Wednesday, April 22, 2009

Sustaining Your Writing Productivity

Two fairly recent posts in Tomorrow's Professor capture very succinctly the skills and approaches toward writing that we will be developing during Metro State's Scholarly Writing Workshop on May 28 & 29.

In their post How to Write Anything, Richard M. Felder and Rebecca Brent argue:

The strategy of waiting for large blocks of time to work on major writing projects has two significant flaws. When you finally get to a block, it's been so long since the last one that it can take hours or days to build momentum again and you're likely to run out of time before much gets written. Also, as soon as the block arrives other things rush in to fill it, such as your family, whom you've been neglecting for months and who now legitimately think it's their turn.

A much more effective strategy is to make a commitment to regularly devote short periods of time to major writing projects. Thirty minutes a day is plenty, or maybe an hour three times a week.

And in a more recent post, Gina Hiatt urges, very simply, to "write before you're ready."

Both arguments are expanded on in the respective blog posts, and both are attributed to Robert Boice, Professors as Writers (Stillwater, OK: New Forums Press, 1990), which will figure prominently in the Scholarly Writing Workshop.

All Metro State faculty, administrators, and staff are invited to be part of the Scholarly Writing Workshop. Registration closes on May 8.

Wednesday, April 15, 2009

Presenting and Explaining, or, The Lecture

I'm in the middle of reading Teaching First-Year College Students, and I've come across a section of the book where yet again the suggestions and examples given can apply not only to courses for first-year students, but to all of our courses. In this case, it's with regard to how we lecture, or, as the authors prefer to call it, "present and explain".

Most of us lecture at least some of the time we spend teaching, and for good reason: "a clear explanation or demonstration is often a good place to start instruction." (87)
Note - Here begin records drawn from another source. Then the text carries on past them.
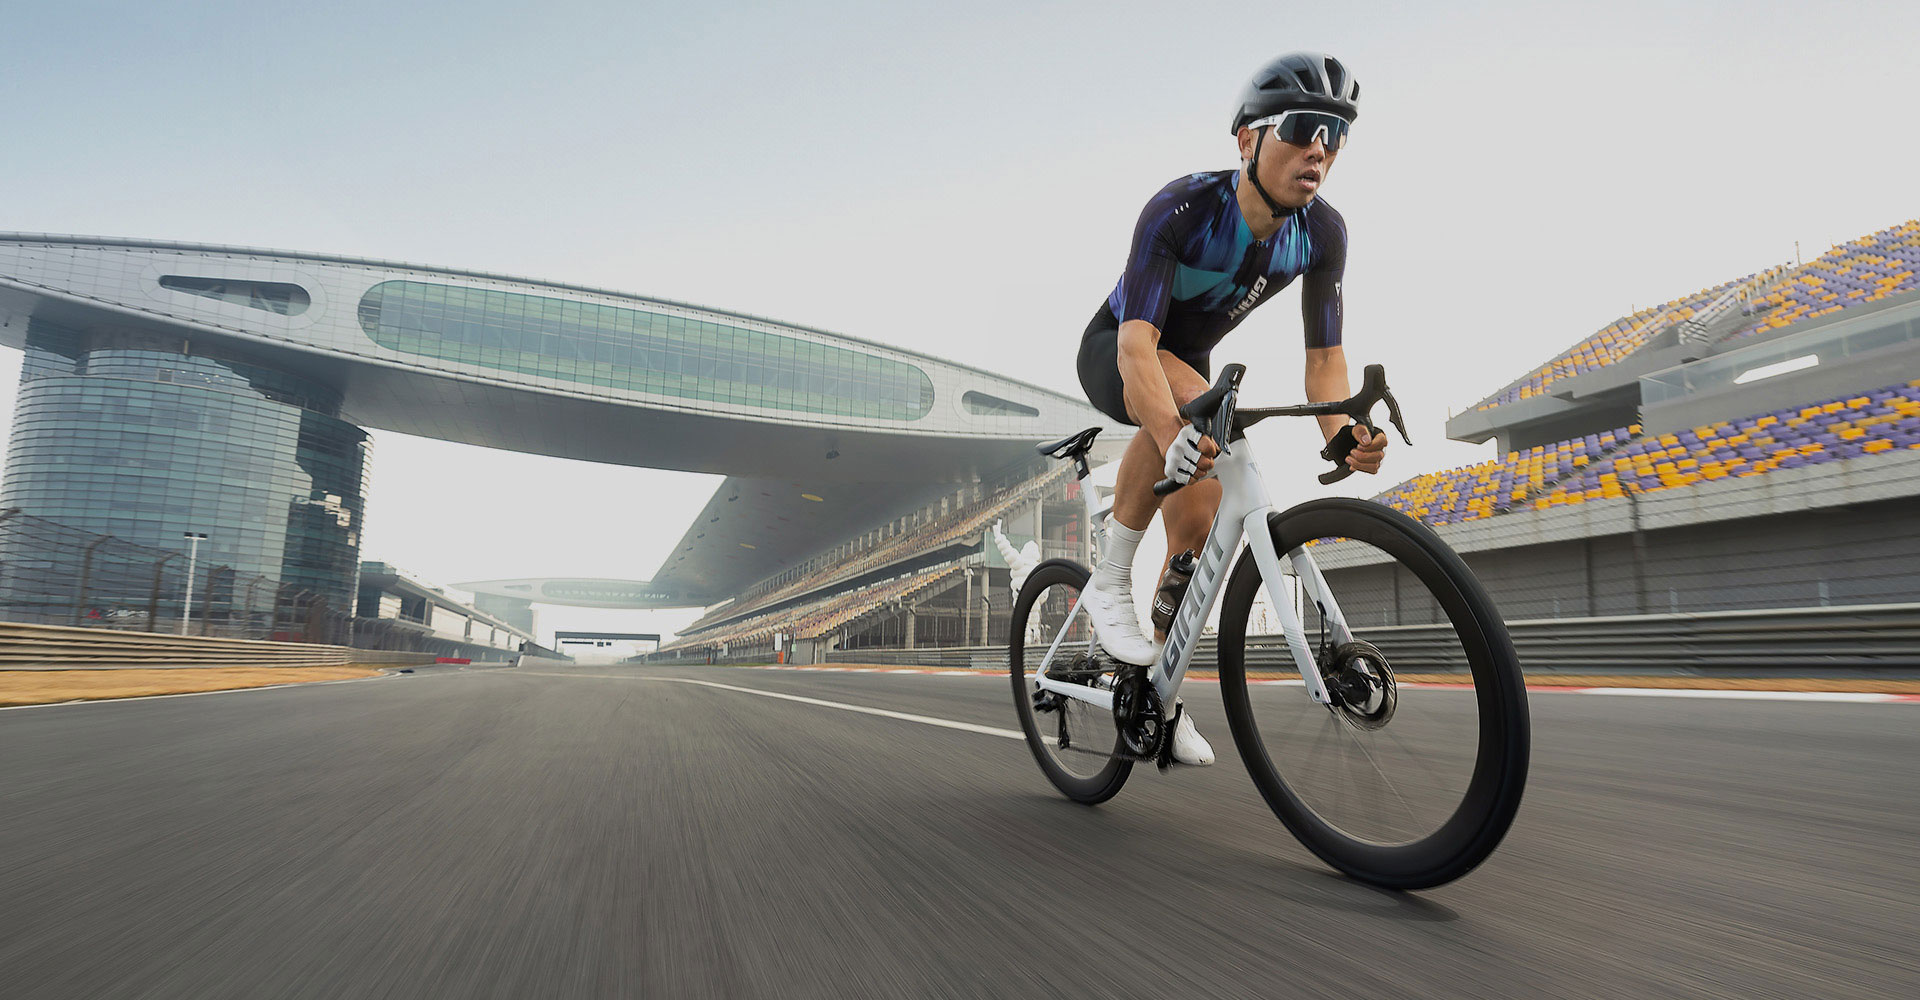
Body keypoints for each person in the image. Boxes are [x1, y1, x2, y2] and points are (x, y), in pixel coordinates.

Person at [1074, 52, 1389, 765]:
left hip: (1193, 374)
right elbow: (1138, 349)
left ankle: (1153, 691)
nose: (1321, 149)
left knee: (1193, 549)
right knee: (1189, 417)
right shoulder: (1182, 209)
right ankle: (1108, 579)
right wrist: (1169, 429)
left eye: (1337, 136)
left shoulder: (1323, 233)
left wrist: (1342, 434)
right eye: (1305, 127)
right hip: (1120, 348)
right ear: (1248, 139)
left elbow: (1323, 364)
What the authors would like us to do, though, is move away from the 50-minute non-stop lecture:

Our content is important, and we can cover a lot of it in class if we are not interrupted. Most of us will, of course, acknowledge that it makes no sense to cover material if students do not understand it and do not remember it. Nevertheless, covering content is a powerful drive, and it often rules that day—usually at the expense of activities that would result in greater learning. (91)

This is the thinking behind the active learning movement. But what if we want to hold onto lecture? There are some adjustments that we can make to cultivate what students need to learn and make meaning of the content presented. Just of a few of the recommendations offered are:

  • Define objectives. Specify what students need to do with the information. Will you be asking them to remember definitions, procedures, or factual information? Will they be expected to recognize new examples or illustrations? Will you want students to use the information somehow?
  • Highlight the major points. Better yet, pause during the lecture for 5 or 10 minutes and ask the students to do this either through reflective writing, small group discussion, class discussion, or any combination thereof.
  • Select appropriate examples. So-called "seductive details", though interesting, can divert students away from the key learning objectives, as a recent student has found.
  • Check for understanding. A simple Classroom Assessment Technique, the "minute paper", is a useful tool for this. There are many descriptions of the minute paper on the Web, including this one.

Source: Erickson, B.L., Peters, C.B., and Strommer, D. W. (2006). Teaching First-Year College Students. Revised and Expanded Edition. San Francisco, CA: Jossey-Bass.

 

Thursday, April 2, 2009

Knowing When Students Are Learning

The faculty learning community on course (re)design meets Friday to talk about evaluating students, and in preparing for that discussion, I was rereading chapter 6 ("The Purpose and Processes of Evaluation") of Maryellen Weimer's Learner-centered Teaching. In it, she refers to "a classic article, 'Angels on a Pin' (Calandra, 1968)." Intrigued, I found the article online. It's short, funny, and well worth the quick read.

I don't know that the final paragraph of this story really captures the lesson of the exchange between the student, his physics professor, and the arbitrator/author. The postscript that you'll find appended to this particular Web version of "Angles on a Pin" raises some questions about the origins and context of that final paragraph.

Rather, I think Maryellen Weimer has it right when she states that the story "is actually a damning critique of how our evaluation methods fail to measure some important kinds of learning" (p. 120).